===== The data =====

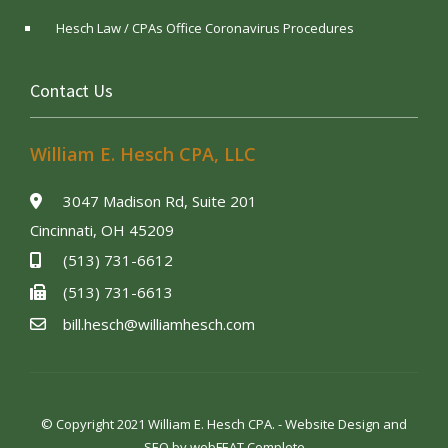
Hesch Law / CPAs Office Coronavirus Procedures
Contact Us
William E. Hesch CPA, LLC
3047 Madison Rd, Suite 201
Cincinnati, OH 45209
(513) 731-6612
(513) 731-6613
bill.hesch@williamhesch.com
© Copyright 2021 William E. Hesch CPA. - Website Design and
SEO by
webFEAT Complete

=====
===== The data =====

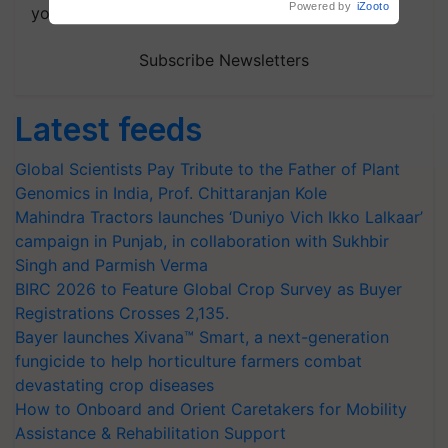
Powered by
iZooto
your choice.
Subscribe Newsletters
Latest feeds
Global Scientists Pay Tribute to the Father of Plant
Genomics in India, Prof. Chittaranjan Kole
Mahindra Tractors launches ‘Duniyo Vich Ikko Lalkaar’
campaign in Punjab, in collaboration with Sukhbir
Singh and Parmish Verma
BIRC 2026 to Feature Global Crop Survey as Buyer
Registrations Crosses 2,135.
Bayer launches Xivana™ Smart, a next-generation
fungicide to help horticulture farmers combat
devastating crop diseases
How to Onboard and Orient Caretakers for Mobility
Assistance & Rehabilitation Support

=====

=== Assignment ===
From the records above, copy only the lines starting with the line that holds "(513) 731-6612" and going on through the line that holds "webFEAT Complete", exactly as written.

=== Expected output ===
(513) 731-6612
(513) 731-6613
bill.hesch@williamhesch.com
© Copyright 2021 William E. Hesch CPA. - Website Design and
SEO by
webFEAT Complete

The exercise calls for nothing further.